The method can be used for real-time semantic reconstruction to provide effective scene information for applications such as AR/VR and the like; alternatively, a sparse convolution acceleration algorithm is used to increase the training speed of other networks.

The foregoing is a more detailed description of the invention in connection with specific preferred embodiments and it is not intended that the invention be limited to these specific details.
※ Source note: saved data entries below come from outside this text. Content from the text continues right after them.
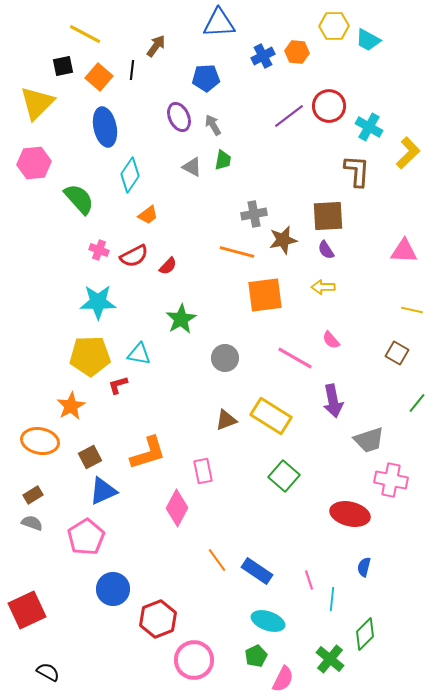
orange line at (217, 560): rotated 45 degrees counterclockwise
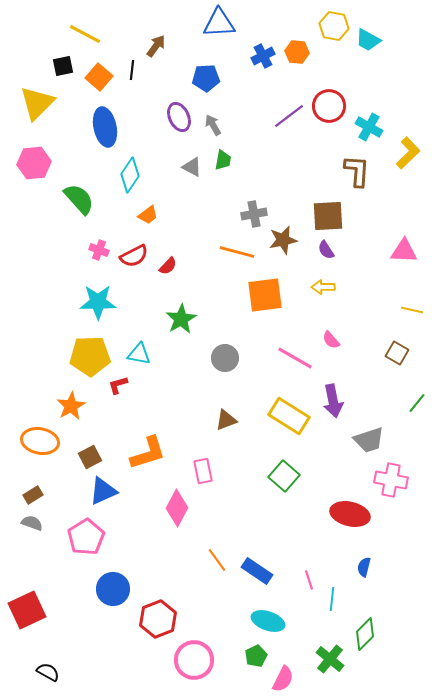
yellow hexagon at (334, 26): rotated 12 degrees clockwise
yellow rectangle at (271, 416): moved 18 px right
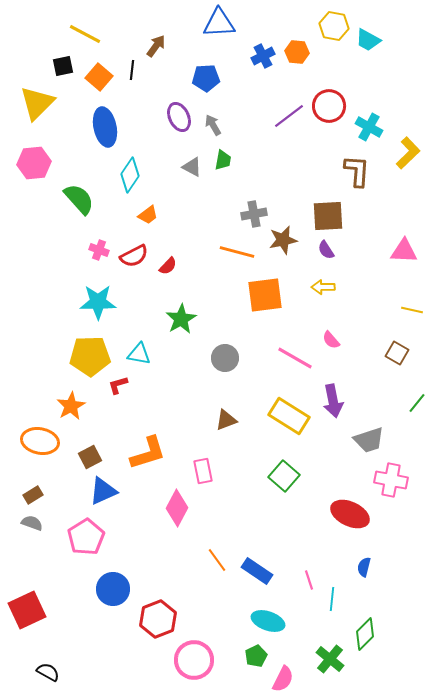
red ellipse at (350, 514): rotated 12 degrees clockwise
It will be apparent to those skilled in the art that various equivalent substitutions and obvious modifications can be made without departing from the spirit of the invention, and all changes that come within the meaning and range of equivalency of the claims are to be embraced within their scope.

Claims

1. A real-time large scene three-dimensional semantic modeling method is characterized by comprising the following steps:

s1: constructing a three-dimensional geometric model through an RGB (red, green and blue) image and a depth image obtained by scanning a scene through a sensor;

the sensor is an RGB-D depth sensor, and a three-dimensional geometric model is constructed through a three-dimensional reconstruction system based on simultaneous positioning and mapping;

the method comprises the following steps:

s12: optimizing the thread to further optimize the pose of the sensor;

s13: merging point clouds of the depth map into a signed distance field;

s14: extracting, by the thread, a network from the signed distance field to generate the three-dimensional geometric model;

wherein the constructing of the three-dimensional geometric model and the semantic segmentation are combined in a multithreading manner and performed simultaneously.
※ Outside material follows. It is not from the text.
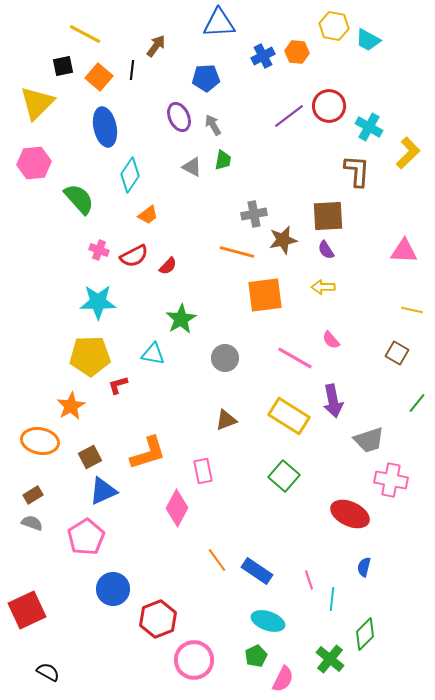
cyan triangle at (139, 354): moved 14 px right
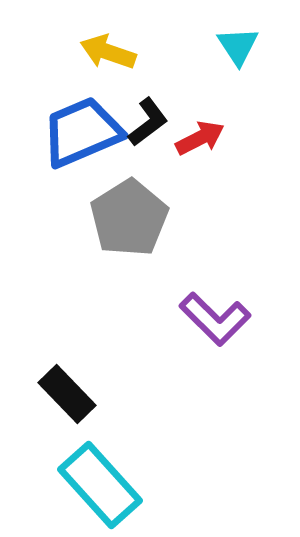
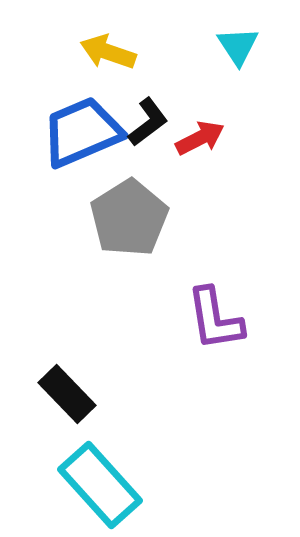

2. The method for real-time large scene three-dimensional semantic modeling according to claim 1, wherein the step of inputting the three-dimensional geometric model into a three-dimensional convolutional neural network to perform semantic segmentation comprises the following steps:

s21: constructing a sparse convolution layer;

3. The method for real-time large scene three-dimensional semantic modeling according to claim 2, wherein constructing the sparse convolution layer comprises the steps of:

s212: judging whether point cloud exists in each square, if so, determining that the square is an effective square and keeping; if the point cloud does not exist, the grid is an empty grid and is discarded;

s213: performing sparse convolution in parallel on all of the active tiles.

4. The method according to claim 3, wherein the performing a sparse convolution on all the active squares in parallel using a graphics processor comprises: the effective grid is provided with N three-dimensional points, the number of input channels is I, the number of output channels is O, and V is the space volume of a convolution kernel, so that the size of a parameter matrix required by one layer of sparse convolution operation is I x O x V; and splitting the number of the input channels and the number of the output channels by taking K as the size, wherein each graphics processor thread is responsible for calculating K input channels and convolving the K input channels with a parameter matrix of K x V to obtain K output channels.

5. The method for real-time large scene three-dimensional semantic modeling according to claim 2, wherein the three-dimensional convolutional neural network comprises:

a downsampling section comprising a series of convolutional layers, batch normalization layers, activation layers, and downsampling layers; wherein the step length of the down-sampling layer is 2, and the convolution kernel size is 3;

6. The method for real-time large scene three-dimensional semantic modeling according to claim 5, wherein the three-dimensional convolutional neural network is pre-trained with a common data set S3 DIS; and S3DIS is a large-scene indoor 3D point cloud data set.

7. The method for real-time large scene three-dimensional semantic modeling according to claim 5, wherein the semantic modeling comprises:

s32: and integrating the output semantic tags into the three-dimensional geometric model for real-time rendering.

8. A computer-readable storage medium, characterized in that a computer program is stored thereon which, when being executed by a processor, carries out the steps of the method according to any one of claims 1-7.